No. 2 Fastest Growing Private Company: Wide Geographic Reach and Diverse Products Elevate Level 10
Source: Silicon Valley Business Journal
Level 10 Construction is known for undertaking big, technically challenging commercial projects — from multitenant mega-campuses to Facebook expansions designed by Frank Gehry.
But the general contractor’s growth is also coming from places that might surprise you.
For an example, head 470 miles south of Level 10’s Sunnyvale headquarters. That’s where Level 10 built two new exhibits for the San Diego Zoo — one for the Asian leopard and another for a mountain lion. It helped in the construction of a 375-foot slide at SeaWorld San Diego, opened last year. And it’s also building a residential apartment tower in the city’s downtown, Level 10’s first residential-only building.
“We’re really trying to be diversified in our work and hit a lot of different markets, so we can ride through the tide when the market shifts,” said Doug Collins, vice president of operations for Level 10.
The diversity in geography and product type is partly responsible for the company’s tremendous growth over the last couple of years, which plunked Level 10 into second place on the Business Journal’s fastest-growing private companies list for 2015.

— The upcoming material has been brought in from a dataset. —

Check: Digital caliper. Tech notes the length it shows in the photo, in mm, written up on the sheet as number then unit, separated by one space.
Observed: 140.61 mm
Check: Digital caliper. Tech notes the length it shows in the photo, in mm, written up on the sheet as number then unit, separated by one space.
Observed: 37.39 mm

Indeed, Level 10’s revenue trend line has been nothing short of meteoric. Formed in 2011 by a group of former Rudolph & Sletten executives, the contractor — which is backed by real estate developer Jay Paul — reached $624.7 million in 2014 and is on track for $710 million this year and $810 million in 2017.
In the last two years, Level 10 has expanded well beyond its traditional book of Jay Paul-related business. Level 10 is proposing on — and winning — tenant-improvement work from a growing list of tech, biotech and healthcare clients. In the last year or so, it’s completed ground-up developments for Facebook, the University of California, San Diego, and Alexandria Real Estate Equities. And, of course, it’s going vertical on what will be perhaps its most prominent calling card: 181 Fremont, an 800-foot tower in San Francisco’s Transbay district.

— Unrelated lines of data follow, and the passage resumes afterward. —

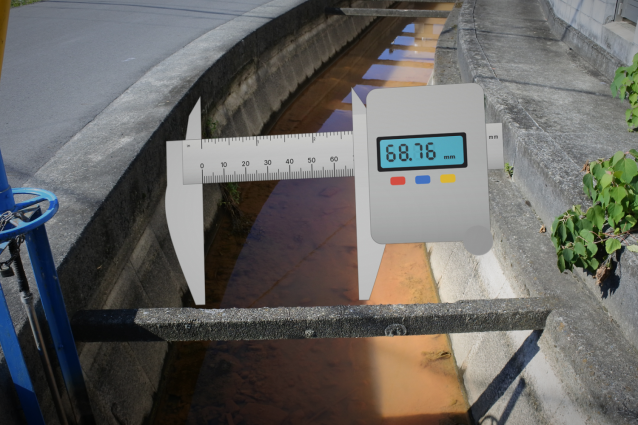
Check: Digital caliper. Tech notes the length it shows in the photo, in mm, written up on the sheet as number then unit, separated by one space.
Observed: 68.76 mm
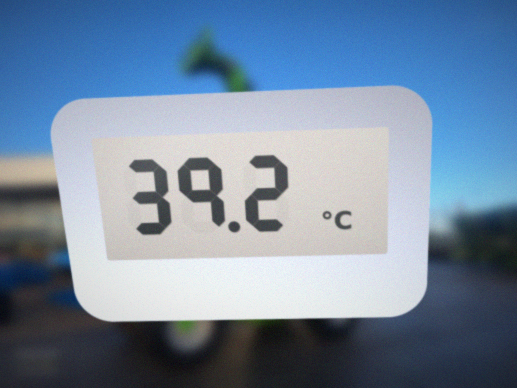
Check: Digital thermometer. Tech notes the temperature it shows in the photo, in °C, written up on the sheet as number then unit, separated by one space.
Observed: 39.2 °C
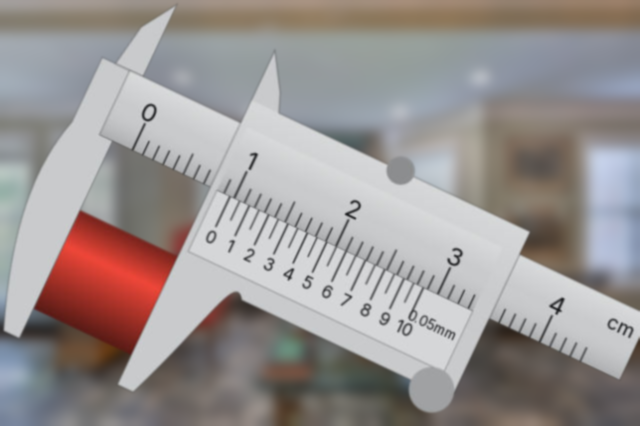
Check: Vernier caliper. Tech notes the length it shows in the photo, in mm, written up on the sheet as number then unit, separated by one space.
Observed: 9.6 mm
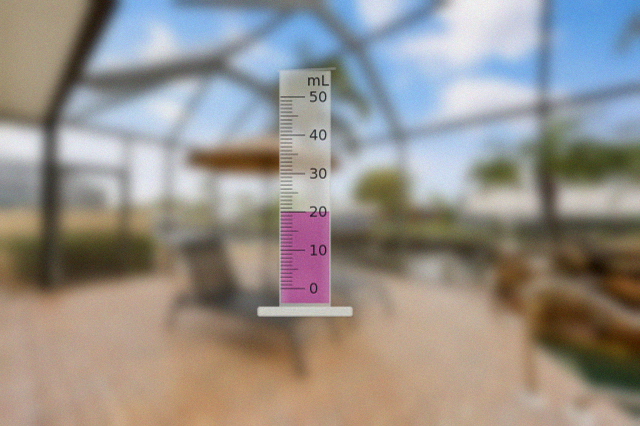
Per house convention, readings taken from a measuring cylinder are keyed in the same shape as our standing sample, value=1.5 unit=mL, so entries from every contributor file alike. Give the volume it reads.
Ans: value=20 unit=mL
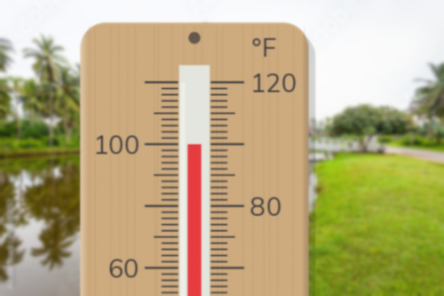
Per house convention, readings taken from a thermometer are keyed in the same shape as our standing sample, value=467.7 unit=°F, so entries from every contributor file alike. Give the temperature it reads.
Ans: value=100 unit=°F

What’s behind the success? “Our growth is directly attributed to our people,” Collins said. “We’re only as good as the people doing the projects. And we go after the best in the market.”
Level 10 opened its San Diego office in 2013, recruiting R&S veterans as it has done in Silicon Valley. While Collins says the Bay Area will always remain Level 10’s core market, Southern California is complementary because a lot of companies are growing in both places.
As for those zoo jobs? No, it’s not as much revenue as an office campus. But it has its own challenges and rewards. “The zoo is a very cool place to work because you’re around all these animals,” Collins said. “You’re working around the eating and feeding times of animals, because the construction operations can disrupt their daily activities. It requires coordination with the animals and their handlers. And you have a whole public portion you have to be aware of.”